- [Task prompt]: Gather all lines in the records below that include the word "pixels".

Document layout analysis data
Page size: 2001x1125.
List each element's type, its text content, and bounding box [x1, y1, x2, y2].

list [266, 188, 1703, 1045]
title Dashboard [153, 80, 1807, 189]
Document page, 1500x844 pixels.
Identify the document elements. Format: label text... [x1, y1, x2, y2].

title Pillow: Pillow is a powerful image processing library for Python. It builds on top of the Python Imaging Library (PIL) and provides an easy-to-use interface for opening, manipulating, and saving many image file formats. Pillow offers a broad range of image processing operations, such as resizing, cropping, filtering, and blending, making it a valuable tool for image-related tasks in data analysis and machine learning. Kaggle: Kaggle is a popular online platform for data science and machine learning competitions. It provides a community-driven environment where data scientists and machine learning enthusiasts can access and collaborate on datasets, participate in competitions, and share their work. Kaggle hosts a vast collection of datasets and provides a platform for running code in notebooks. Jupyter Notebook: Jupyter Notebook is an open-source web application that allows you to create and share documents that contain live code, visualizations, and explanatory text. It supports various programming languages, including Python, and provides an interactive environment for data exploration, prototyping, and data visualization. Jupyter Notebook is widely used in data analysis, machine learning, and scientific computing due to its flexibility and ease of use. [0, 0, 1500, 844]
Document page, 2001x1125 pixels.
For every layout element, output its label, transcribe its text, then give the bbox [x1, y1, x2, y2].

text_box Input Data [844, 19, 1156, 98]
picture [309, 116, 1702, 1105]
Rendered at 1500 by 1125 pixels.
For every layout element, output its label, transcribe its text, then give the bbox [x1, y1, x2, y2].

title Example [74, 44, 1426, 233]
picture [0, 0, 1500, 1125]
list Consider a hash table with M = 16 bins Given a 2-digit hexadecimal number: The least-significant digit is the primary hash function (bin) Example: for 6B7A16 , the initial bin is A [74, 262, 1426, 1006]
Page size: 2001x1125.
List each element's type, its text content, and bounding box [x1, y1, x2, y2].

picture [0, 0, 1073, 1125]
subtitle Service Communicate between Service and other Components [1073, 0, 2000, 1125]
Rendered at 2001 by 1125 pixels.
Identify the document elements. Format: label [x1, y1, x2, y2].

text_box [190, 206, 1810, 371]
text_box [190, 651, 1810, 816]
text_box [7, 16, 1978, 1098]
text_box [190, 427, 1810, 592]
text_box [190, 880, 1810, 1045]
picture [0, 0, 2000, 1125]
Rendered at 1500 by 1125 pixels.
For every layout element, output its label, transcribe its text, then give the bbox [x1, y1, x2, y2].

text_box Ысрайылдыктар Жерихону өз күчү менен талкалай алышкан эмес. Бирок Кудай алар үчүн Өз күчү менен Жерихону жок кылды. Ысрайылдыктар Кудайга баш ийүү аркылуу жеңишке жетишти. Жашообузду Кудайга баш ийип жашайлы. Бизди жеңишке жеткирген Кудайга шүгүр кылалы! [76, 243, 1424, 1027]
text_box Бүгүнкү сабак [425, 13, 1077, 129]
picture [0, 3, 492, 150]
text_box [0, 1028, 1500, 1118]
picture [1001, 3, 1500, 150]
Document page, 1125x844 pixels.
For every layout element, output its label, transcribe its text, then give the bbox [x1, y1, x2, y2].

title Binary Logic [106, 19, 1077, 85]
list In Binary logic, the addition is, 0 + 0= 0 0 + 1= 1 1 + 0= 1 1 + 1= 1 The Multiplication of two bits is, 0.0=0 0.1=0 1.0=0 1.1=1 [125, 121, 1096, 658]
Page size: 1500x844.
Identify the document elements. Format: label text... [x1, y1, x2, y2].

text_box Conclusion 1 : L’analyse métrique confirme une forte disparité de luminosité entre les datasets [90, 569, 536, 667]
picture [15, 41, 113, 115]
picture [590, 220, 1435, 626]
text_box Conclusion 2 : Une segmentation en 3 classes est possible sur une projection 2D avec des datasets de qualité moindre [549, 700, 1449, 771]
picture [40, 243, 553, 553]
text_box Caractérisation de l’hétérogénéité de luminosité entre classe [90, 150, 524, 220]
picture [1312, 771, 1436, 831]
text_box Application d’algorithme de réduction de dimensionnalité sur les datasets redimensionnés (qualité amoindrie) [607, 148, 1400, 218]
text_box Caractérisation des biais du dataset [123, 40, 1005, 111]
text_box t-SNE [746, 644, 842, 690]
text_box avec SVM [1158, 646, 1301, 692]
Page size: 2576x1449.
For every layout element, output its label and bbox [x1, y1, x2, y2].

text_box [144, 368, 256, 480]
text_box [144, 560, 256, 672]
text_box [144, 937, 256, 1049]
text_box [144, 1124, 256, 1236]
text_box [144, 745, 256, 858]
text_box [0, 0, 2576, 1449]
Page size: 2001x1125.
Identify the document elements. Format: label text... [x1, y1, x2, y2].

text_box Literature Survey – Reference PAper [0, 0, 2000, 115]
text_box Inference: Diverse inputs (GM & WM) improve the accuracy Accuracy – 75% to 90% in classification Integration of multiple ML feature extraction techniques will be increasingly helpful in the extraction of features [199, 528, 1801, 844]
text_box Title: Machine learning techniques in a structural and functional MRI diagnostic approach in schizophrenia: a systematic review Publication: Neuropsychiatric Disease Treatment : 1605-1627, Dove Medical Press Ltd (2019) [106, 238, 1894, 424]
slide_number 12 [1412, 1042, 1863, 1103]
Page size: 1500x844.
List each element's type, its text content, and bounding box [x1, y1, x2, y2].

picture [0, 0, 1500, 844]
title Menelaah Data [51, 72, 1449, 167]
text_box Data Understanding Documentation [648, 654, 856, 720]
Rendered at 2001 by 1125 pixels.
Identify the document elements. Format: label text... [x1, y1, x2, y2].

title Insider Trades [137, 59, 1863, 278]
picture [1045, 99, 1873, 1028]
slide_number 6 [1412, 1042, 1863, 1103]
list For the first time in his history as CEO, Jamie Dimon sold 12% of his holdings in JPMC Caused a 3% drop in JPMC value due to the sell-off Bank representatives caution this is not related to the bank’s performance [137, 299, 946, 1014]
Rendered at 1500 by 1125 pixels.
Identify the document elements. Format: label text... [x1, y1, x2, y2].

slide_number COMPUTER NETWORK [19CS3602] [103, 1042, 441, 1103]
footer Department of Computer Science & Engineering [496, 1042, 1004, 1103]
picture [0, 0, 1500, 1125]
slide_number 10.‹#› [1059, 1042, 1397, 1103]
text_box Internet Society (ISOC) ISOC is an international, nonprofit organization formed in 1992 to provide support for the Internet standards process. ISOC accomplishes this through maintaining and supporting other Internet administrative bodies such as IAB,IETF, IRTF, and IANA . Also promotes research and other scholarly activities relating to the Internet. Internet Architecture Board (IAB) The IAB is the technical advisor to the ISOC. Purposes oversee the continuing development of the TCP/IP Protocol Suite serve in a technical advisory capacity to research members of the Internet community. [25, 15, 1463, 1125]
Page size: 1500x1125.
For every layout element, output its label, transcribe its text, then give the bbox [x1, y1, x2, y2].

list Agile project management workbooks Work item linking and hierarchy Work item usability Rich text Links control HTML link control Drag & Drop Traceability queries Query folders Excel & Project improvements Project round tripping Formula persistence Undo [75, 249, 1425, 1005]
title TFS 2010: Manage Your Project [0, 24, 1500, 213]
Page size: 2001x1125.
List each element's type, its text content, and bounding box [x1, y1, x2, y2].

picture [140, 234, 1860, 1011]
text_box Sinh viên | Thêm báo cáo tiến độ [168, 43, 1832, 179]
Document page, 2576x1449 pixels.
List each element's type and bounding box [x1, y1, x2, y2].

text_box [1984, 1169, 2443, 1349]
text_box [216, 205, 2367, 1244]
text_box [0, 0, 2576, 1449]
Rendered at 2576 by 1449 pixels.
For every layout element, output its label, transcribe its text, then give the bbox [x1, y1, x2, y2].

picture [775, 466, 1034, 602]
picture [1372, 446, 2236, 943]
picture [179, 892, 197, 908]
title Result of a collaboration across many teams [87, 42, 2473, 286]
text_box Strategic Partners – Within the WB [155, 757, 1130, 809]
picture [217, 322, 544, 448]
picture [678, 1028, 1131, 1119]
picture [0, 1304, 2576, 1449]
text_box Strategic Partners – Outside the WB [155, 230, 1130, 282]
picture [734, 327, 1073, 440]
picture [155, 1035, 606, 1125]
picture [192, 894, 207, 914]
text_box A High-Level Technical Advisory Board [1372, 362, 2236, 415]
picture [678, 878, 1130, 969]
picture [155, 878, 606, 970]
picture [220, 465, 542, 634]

- [Exercise response]:
Document page, 1500x844 pixels.
Document page, 2001x1125 pixels.
Rendered at 1500 by 1125 pixels.
Rendered at 2001 by 1125 pixels.
Rendered at 1500 by 1125 pixels.
Document page, 1125x844 pixels.
Rendered at 2001 by 1125 pixels.
Rendered at 1500 by 1125 pixels.
Document page, 2576x1449 pixels.
Rendered at 2576 by 1449 pixels.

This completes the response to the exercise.